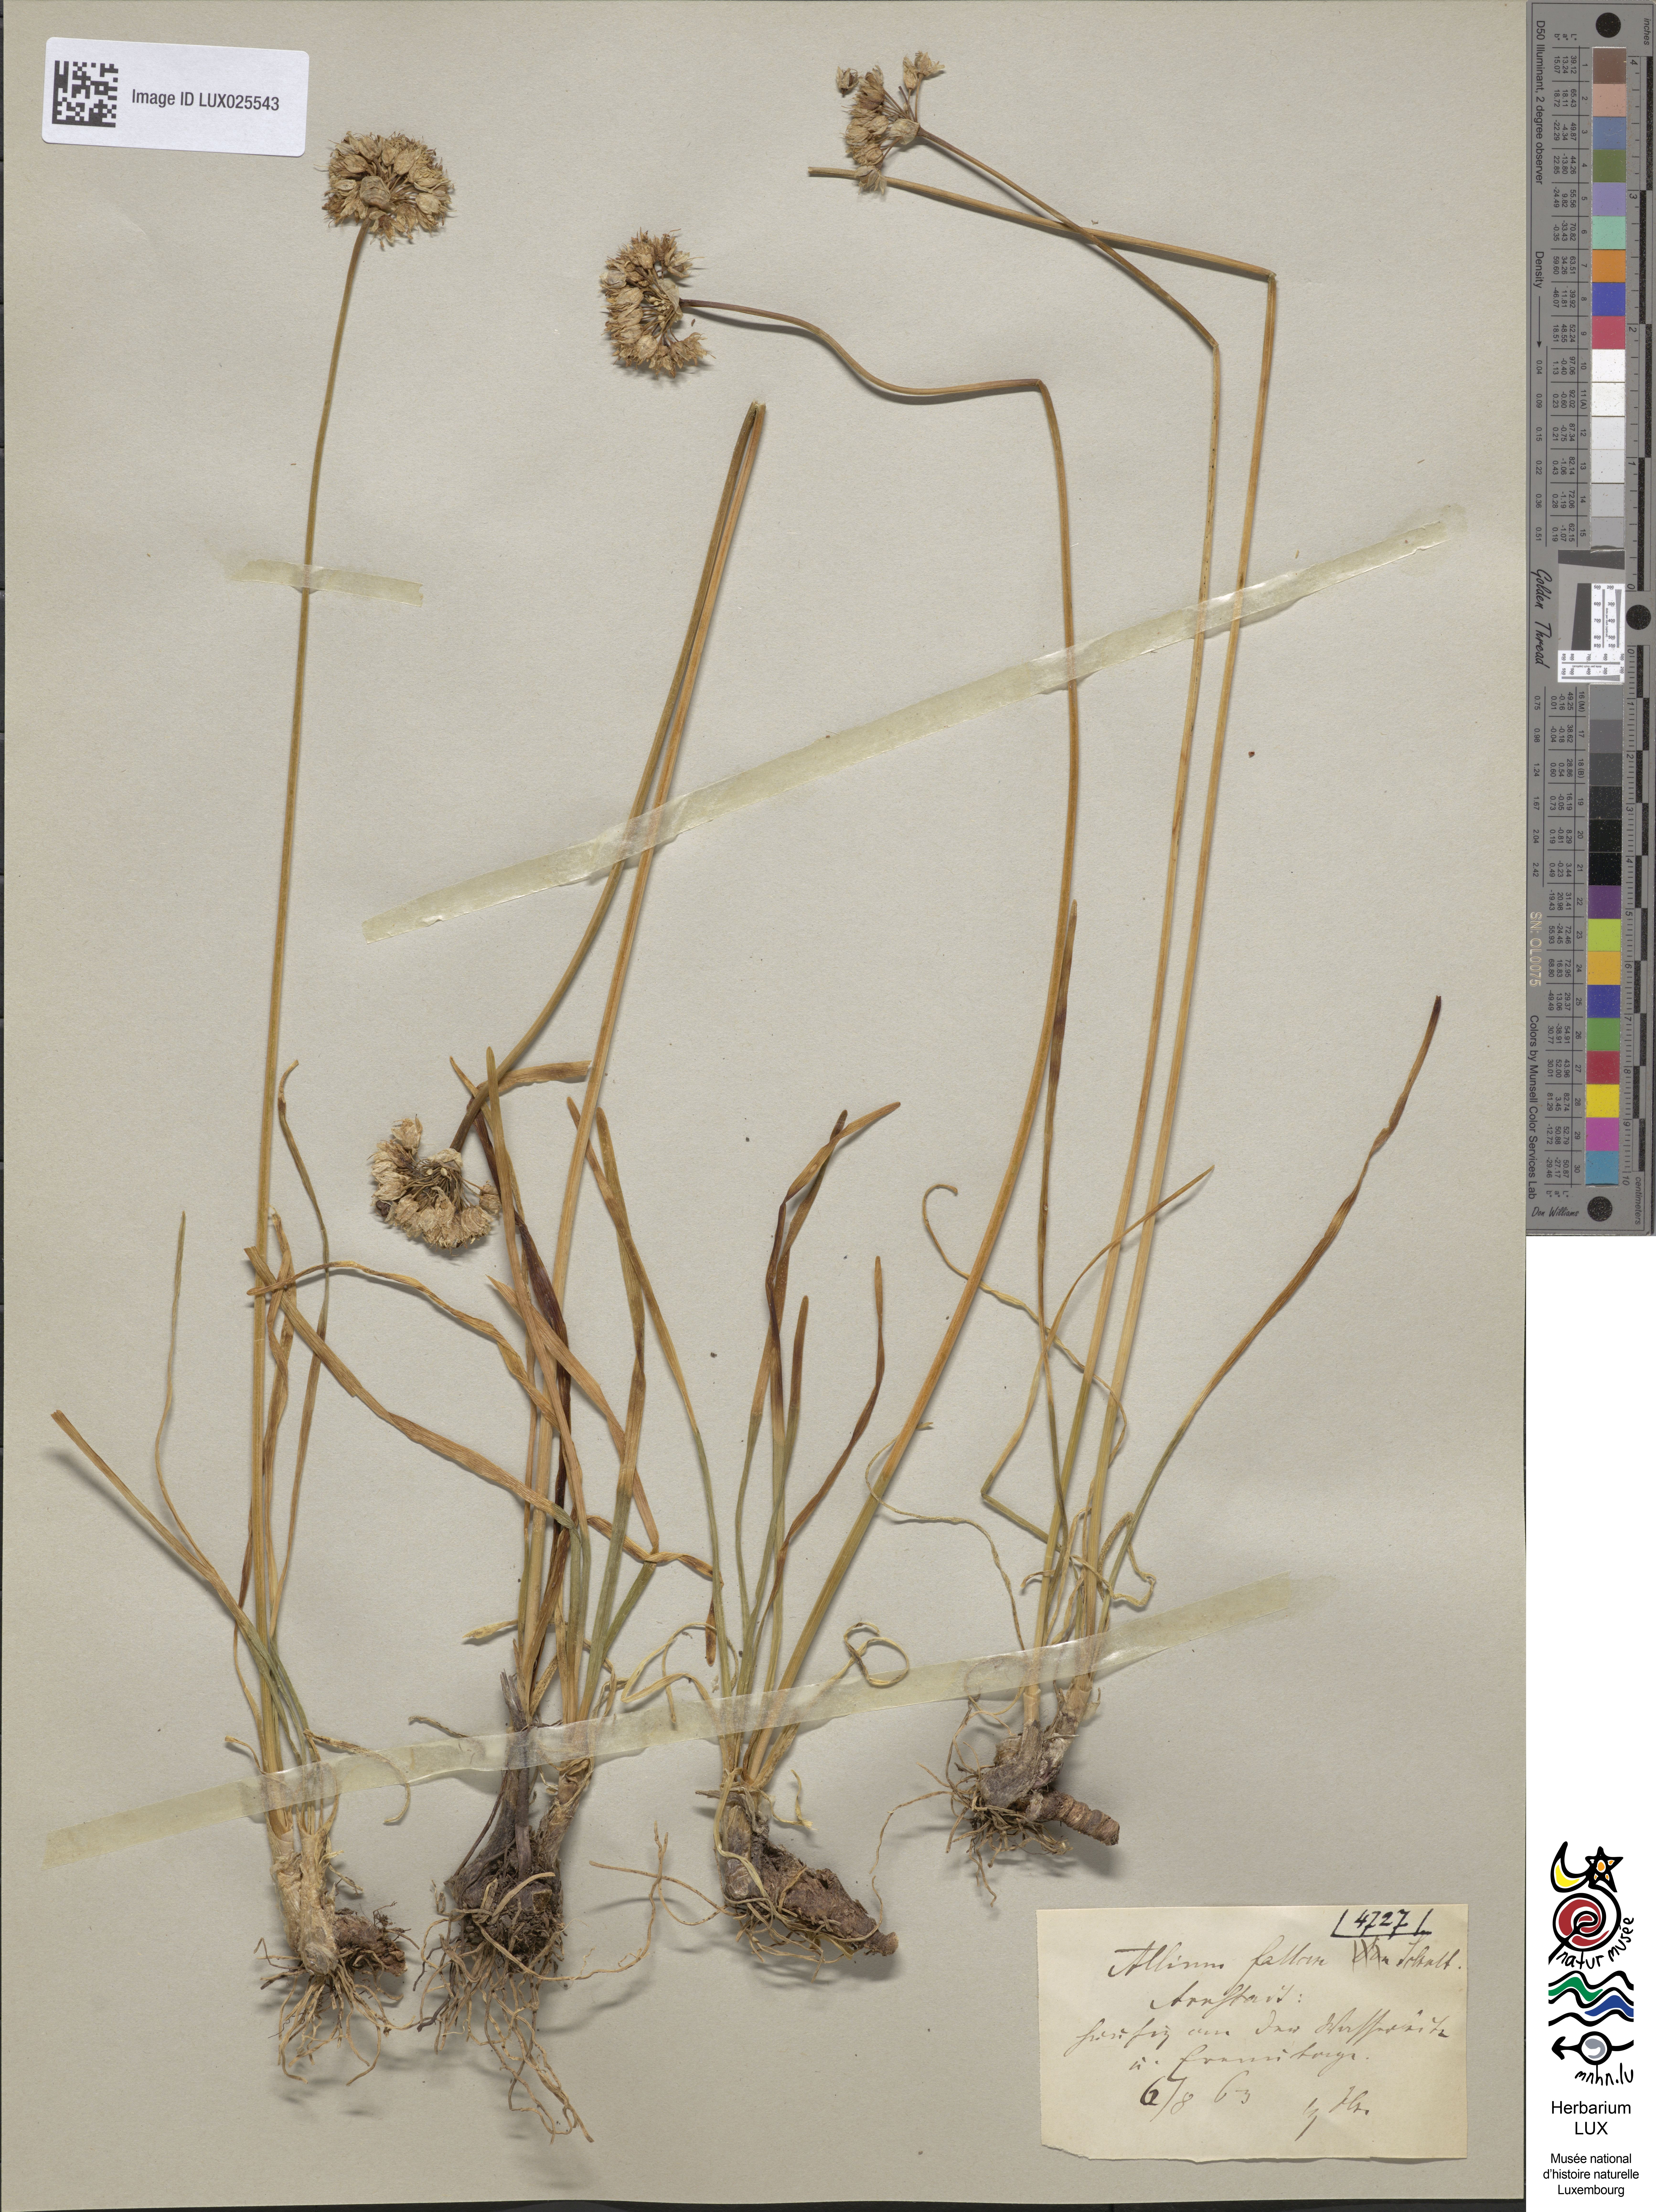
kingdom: Plantae
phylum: Tracheophyta
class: Liliopsida
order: Asparagales
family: Amaryllidaceae
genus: Allium
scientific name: Allium lusitanicum
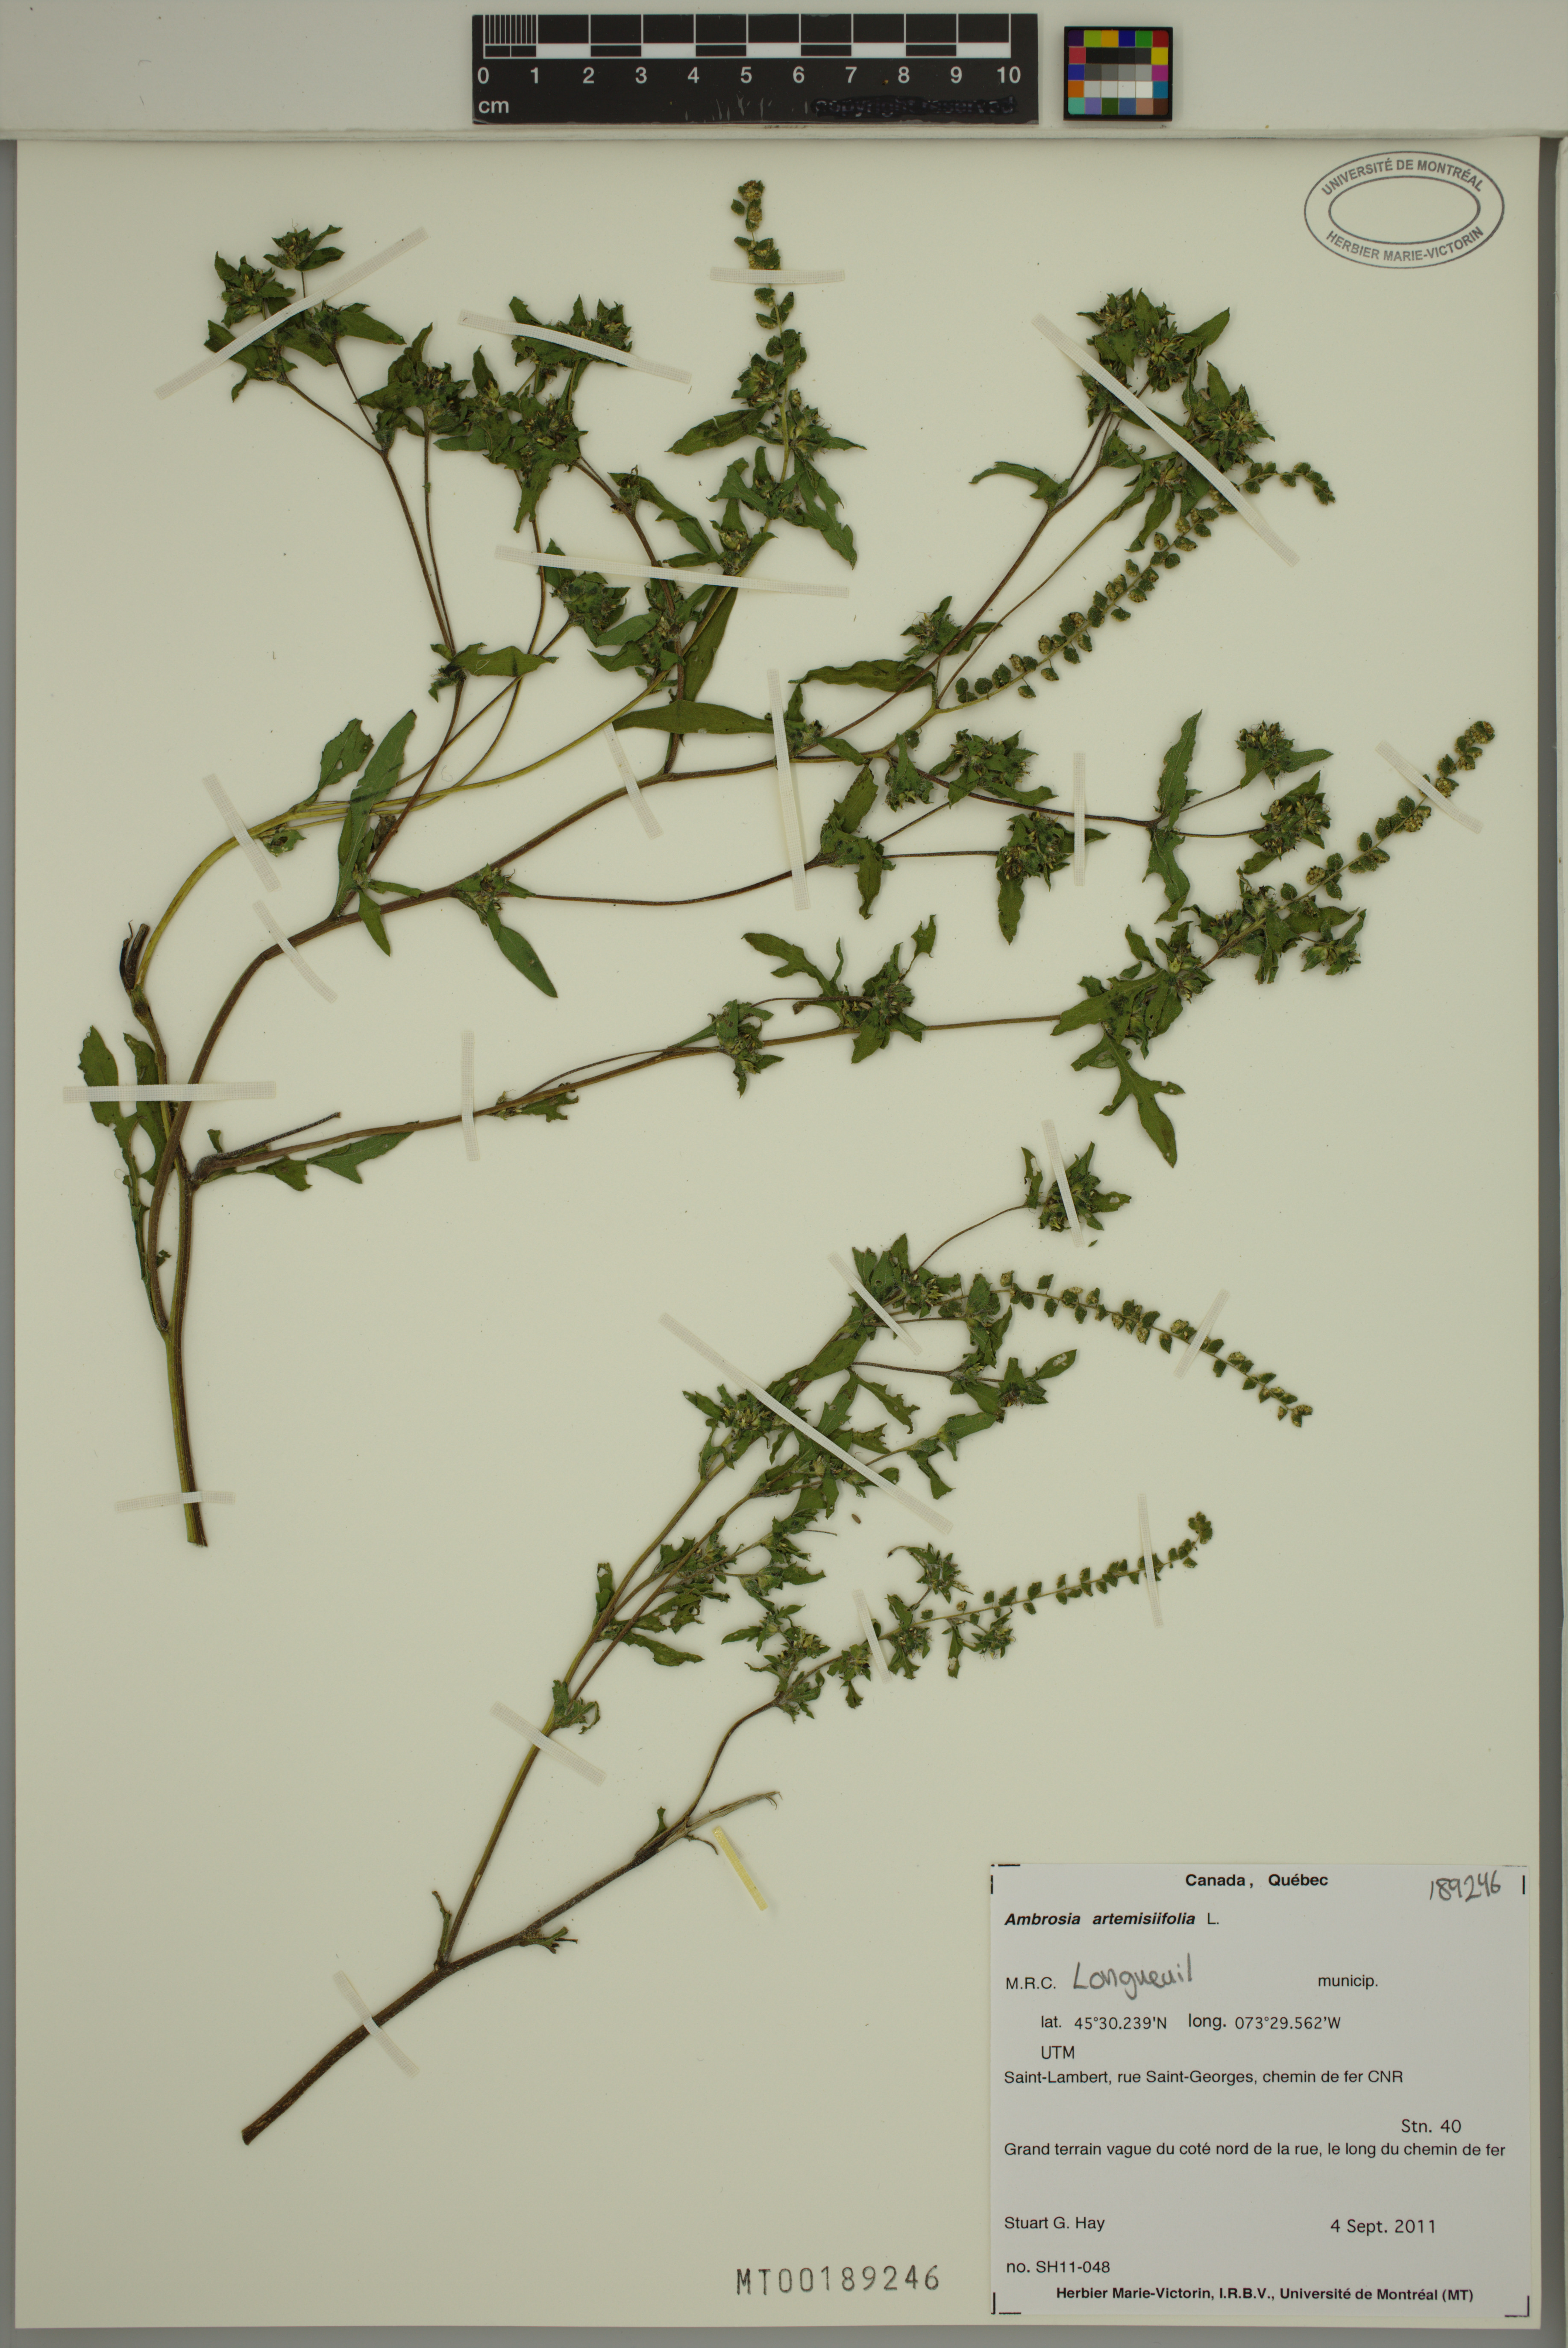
-.-.-
Please put the lines from all of the records above into a numbered list, skipping any blank lines and leaving the pictures out.

1. kingdom: Plantae
2. phylum: Tracheophyta
3. class: Liliopsida
4. order: Asparagales
5. family: Amaryllidaceae
6. genus: Allium
7. scientific name: Allium lusitanicum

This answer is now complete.